DIRECTIONS FOR THIS TASK: Produce again, without any change, the lines running from the one with "105 89 40.19" through the final line of the data below, and only those.

___

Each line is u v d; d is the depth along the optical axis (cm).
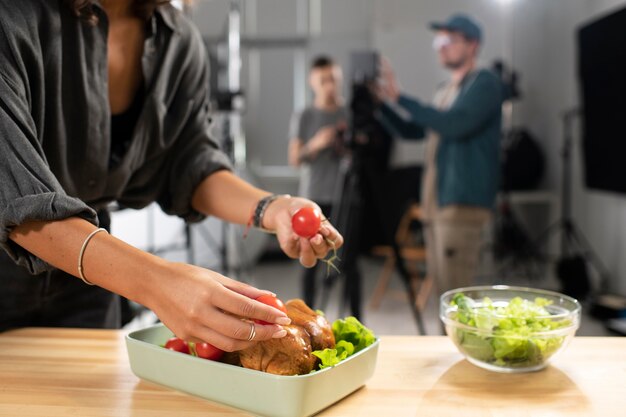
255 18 673
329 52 674
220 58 434
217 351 90
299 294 482
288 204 115
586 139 451
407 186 501
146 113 121
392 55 645
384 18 648
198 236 504
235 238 523
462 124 292
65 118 110
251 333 76
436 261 324
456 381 95
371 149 312
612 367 100
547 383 94
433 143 324
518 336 94
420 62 643
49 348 109
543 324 96
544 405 86
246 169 565
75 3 103
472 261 313
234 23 471
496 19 622
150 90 121
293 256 114
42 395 89
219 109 420
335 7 665
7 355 105
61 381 94
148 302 80
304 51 677
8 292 125
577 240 486
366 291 483
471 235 309
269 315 76
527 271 527
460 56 318
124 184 127
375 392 91
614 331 351
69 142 112
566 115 498
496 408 85
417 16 642
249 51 679
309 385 80
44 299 129
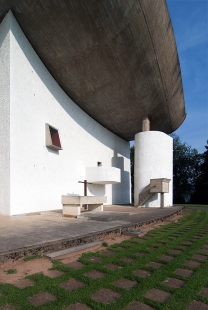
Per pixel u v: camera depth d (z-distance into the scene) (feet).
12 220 20.94
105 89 40.19
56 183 34.99
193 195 100.27
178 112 55.72
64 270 9.71
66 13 25.41
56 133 35.50
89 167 45.44
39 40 29.43
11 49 25.58
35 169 29.71
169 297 7.66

___

TASK RESULT:
105 89 40.19
56 183 34.99
193 195 100.27
178 112 55.72
64 270 9.71
66 13 25.41
56 133 35.50
89 167 45.44
39 40 29.43
11 49 25.58
35 169 29.71
169 297 7.66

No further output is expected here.